Jill Boyd on…over-oaked casks

“My preference leans to lighter oak flavours, because I like to taste what the distillery’s produced,” she says. “My sweet spot for whiskey is probably from twelve to 25. Outwith that, I find that it’s got to have something else – younger whiskies have got to have the oomph of smoke or a red wine or sherry or Port pipe to really add that background flavour that takes away from the fresh new-make. After 25 years, for me the wood begins to mask all that beautiful whisky character.”

Jill-Boyd-photo-credit-Compass-Box-Whisky

Jill Boyd, hard at work at CB HQ

Jill Boyd on… being flexible

“Blending doesn’t always go the way you plan, and I quite like that,” she says. “Sometimes you’ll put two things together that you don’t think will work, and they are the best. Sometimes you put two incredible things together and they are the worst. When I started with the company, I tasted this beautiful Caol Ila from 1984. We had a cask of 1984 blended grain, and I was like, ‘If I put these together, it’s going to be the best thing in the world, because this grain is incredible and the Caol Ila is immense’. It ended up being one of the most disgusting things anyone had ever tasted in the office. It’s like: I love hot smoked salmon, I also really love vanilla ice cream, but I don’t want to put them together. And that was essentially what I did.”

Jill Boyd on… current projects

“I’m working on a whisky called Burning Desire with James, our assistant blender. We want it to have a smooth, earthy, smoky kind of flavour, more mellow than Pete Monster and a bit more tarry than No-Name Number Two. In a Disney film where someone drinks poison and you can see them slowly changing over time as it works its way down – I want that scene visual, but deliciousness not death. Just like when Snow White bites into that apple, I want someone to bite into it and it just to completely change how they feel about what they’re drinking and have a turnover of flavour.”
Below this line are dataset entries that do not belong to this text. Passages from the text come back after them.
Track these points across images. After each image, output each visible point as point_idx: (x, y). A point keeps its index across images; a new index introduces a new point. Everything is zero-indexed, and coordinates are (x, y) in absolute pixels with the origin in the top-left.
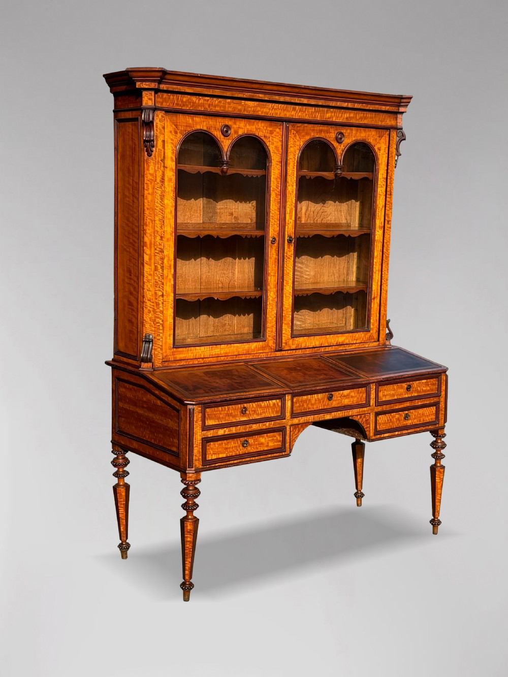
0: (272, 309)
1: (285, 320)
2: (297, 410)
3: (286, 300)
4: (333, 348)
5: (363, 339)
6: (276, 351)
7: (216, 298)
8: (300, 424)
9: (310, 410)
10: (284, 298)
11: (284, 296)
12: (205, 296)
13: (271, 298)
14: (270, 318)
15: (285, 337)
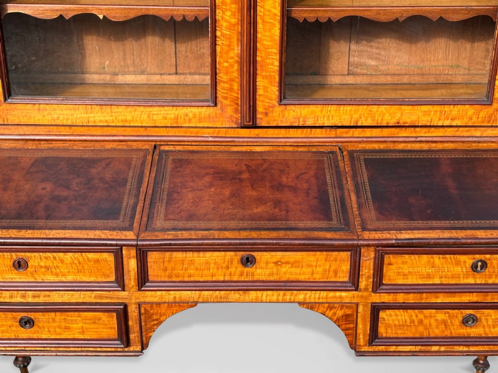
0: (229, 46)
1: (262, 70)
2: (157, 276)
3: (265, 30)
4: (386, 132)
5: (471, 119)
6: (242, 128)
7: (101, 17)
8: (164, 303)
9: (192, 279)
10: (260, 26)
11: (259, 20)
12: (74, 10)
13: (225, 24)
14: (226, 64)
15: (263, 101)
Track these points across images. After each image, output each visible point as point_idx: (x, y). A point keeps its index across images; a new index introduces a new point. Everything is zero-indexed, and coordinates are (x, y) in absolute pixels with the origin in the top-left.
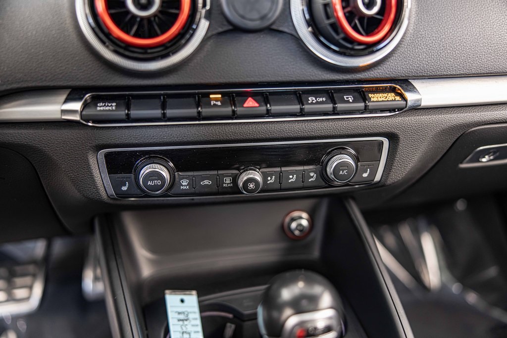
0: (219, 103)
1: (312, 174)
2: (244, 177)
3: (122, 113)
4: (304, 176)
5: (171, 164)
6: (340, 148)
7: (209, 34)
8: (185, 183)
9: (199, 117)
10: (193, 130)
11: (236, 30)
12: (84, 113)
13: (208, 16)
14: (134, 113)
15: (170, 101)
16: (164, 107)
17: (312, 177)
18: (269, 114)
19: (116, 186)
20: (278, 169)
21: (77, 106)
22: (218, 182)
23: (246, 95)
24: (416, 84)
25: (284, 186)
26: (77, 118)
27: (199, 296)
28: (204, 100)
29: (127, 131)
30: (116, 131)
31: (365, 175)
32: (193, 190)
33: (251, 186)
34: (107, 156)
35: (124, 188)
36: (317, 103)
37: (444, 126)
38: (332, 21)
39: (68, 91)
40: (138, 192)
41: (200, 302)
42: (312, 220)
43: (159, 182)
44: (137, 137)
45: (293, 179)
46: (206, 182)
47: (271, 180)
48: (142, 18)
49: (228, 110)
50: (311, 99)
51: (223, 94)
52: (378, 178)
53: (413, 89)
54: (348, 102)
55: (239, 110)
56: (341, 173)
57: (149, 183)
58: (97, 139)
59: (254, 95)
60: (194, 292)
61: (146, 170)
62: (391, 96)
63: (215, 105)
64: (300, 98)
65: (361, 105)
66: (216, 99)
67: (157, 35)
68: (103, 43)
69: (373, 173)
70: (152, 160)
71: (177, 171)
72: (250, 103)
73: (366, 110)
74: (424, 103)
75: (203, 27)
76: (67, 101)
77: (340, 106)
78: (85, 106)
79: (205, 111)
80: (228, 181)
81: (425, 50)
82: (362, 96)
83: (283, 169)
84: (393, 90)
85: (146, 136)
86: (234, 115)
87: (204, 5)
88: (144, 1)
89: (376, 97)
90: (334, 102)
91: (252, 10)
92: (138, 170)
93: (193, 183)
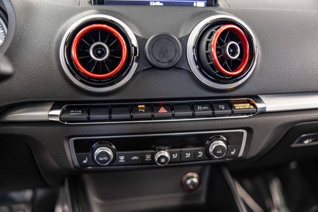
0: (144, 111)
1: (200, 153)
2: (158, 155)
3: (85, 117)
4: (195, 154)
5: (114, 147)
6: (217, 137)
7: (138, 71)
8: (122, 158)
9: (132, 119)
10: (128, 127)
11: (154, 68)
12: (62, 117)
13: (139, 60)
14: (92, 117)
15: (114, 109)
16: (110, 113)
17: (200, 154)
18: (173, 117)
19: (80, 160)
20: (179, 150)
21: (58, 112)
22: (143, 157)
23: (159, 106)
24: (262, 98)
25: (182, 160)
26: (57, 119)
28: (135, 108)
29: (88, 127)
30: (81, 127)
31: (233, 153)
32: (127, 163)
33: (163, 160)
34: (75, 142)
35: (85, 162)
36: (203, 110)
37: (281, 123)
38: (211, 63)
39: (52, 104)
40: (93, 163)
42: (200, 178)
43: (106, 158)
44: (93, 131)
45: (188, 155)
46: (135, 158)
47: (175, 156)
48: (98, 62)
49: (149, 114)
50: (200, 108)
51: (146, 105)
52: (241, 154)
53: (261, 101)
54: (221, 109)
55: (156, 115)
56: (218, 152)
57: (100, 159)
58: (70, 132)
59: (165, 106)
61: (98, 151)
62: (247, 106)
63: (141, 111)
64: (192, 107)
65: (229, 111)
66: (142, 108)
67: (108, 72)
68: (74, 75)
69: (238, 152)
70: (102, 145)
71: (118, 151)
72: (163, 110)
73: (233, 114)
74: (268, 110)
75: (135, 65)
76: (51, 110)
77: (217, 112)
78: (62, 113)
79: (135, 115)
80: (148, 157)
81: (267, 78)
82: (230, 105)
83: (182, 149)
84: (249, 102)
85: (99, 130)
86: (153, 118)
87: (136, 54)
88: (99, 52)
89: (238, 106)
90: (213, 110)
91: (163, 57)
92: (94, 150)
93: (127, 158)
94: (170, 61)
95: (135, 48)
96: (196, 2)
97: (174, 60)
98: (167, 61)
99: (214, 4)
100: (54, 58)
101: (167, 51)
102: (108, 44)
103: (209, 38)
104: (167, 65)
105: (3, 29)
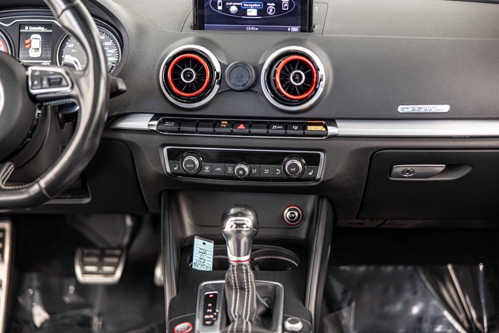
0: (225, 126)
1: (278, 170)
3: (176, 128)
5: (201, 158)
6: (295, 156)
7: (219, 92)
8: (207, 169)
9: (214, 133)
11: (232, 90)
12: (159, 127)
13: (220, 83)
14: (182, 128)
15: (200, 123)
16: (197, 126)
17: (278, 172)
18: (250, 134)
19: (172, 167)
20: (258, 166)
21: (155, 123)
22: (225, 170)
23: (240, 123)
24: (336, 121)
25: (262, 175)
26: (155, 128)
27: (215, 244)
28: (218, 124)
29: (178, 137)
30: (173, 137)
31: (310, 174)
32: (211, 173)
33: (241, 172)
34: (168, 150)
35: (175, 169)
36: (277, 129)
37: (356, 147)
38: (277, 88)
39: (153, 115)
40: (182, 171)
41: (214, 248)
43: (192, 166)
44: (183, 141)
45: (267, 171)
46: (219, 169)
47: (254, 171)
48: (188, 84)
49: (229, 130)
50: (275, 127)
51: (228, 121)
52: (318, 176)
53: (335, 125)
54: (294, 129)
55: (235, 130)
56: (292, 169)
57: (187, 166)
58: (164, 141)
59: (244, 123)
60: (213, 241)
61: (187, 158)
62: (320, 128)
63: (223, 126)
64: (268, 126)
65: (301, 132)
66: (224, 124)
67: (195, 91)
68: (169, 94)
69: (315, 173)
70: (190, 154)
71: (204, 162)
72: (242, 127)
73: (304, 135)
74: (340, 133)
75: (217, 87)
76: (151, 120)
77: (289, 132)
78: (159, 123)
79: (217, 130)
80: (230, 170)
82: (303, 127)
83: (261, 166)
86: (232, 133)
87: (218, 78)
88: (188, 76)
89: (310, 128)
90: (286, 129)
91: (238, 81)
92: (183, 158)
93: (211, 169)
94: (244, 85)
95: (218, 74)
96: (290, 28)
97: (248, 84)
98: (241, 84)
99: (307, 29)
100: (155, 78)
101: (242, 76)
102: (195, 70)
103: (277, 67)
104: (241, 88)
105: (117, 48)
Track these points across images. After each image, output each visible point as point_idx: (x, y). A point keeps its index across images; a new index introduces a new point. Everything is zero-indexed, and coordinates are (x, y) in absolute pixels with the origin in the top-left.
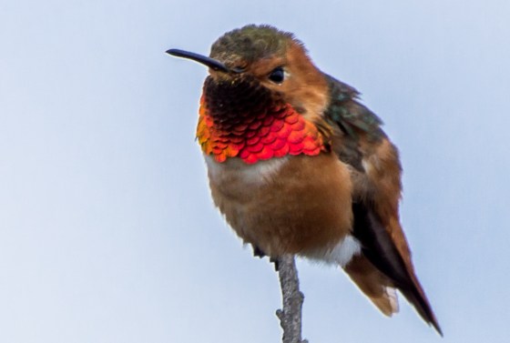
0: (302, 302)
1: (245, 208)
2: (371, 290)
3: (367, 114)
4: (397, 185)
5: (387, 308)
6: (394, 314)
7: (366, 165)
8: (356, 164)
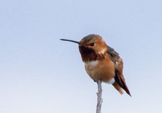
0: (102, 91)
1: (92, 72)
2: (118, 89)
3: (116, 53)
4: (123, 67)
5: (121, 93)
6: (123, 94)
7: (117, 63)
8: (115, 63)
Jill Boyd on… timing it right

“The whole purpose of blending is to make something truly exceptional that didn’t exist in the past,” she says. “It’s all about the taste. The worst thing is when you taste a whisky that someone’s been holding onto for a long time, and you realise it’s gone too far. It’s like pricking the center of a cake to make sure it’s baked – you want to make sure you hit that sweet spot where the cake is just baked but not over-baked and it’s the same with casks.”

Jill Boyd on… the ultimate Old Fashioned

“For me, Spice Tree is one of my absolute favourite whiskies to use in cocktails,” she says. “I love it in an Old Fashioned. It’s bold enough to hold its own against Angostura bitters, but it’s delicate enough to taste the sweetness of a brown sugar or a sugar syrup. It really all comes together to make a beautiful, light, sweet, perfect Old Fashioned.”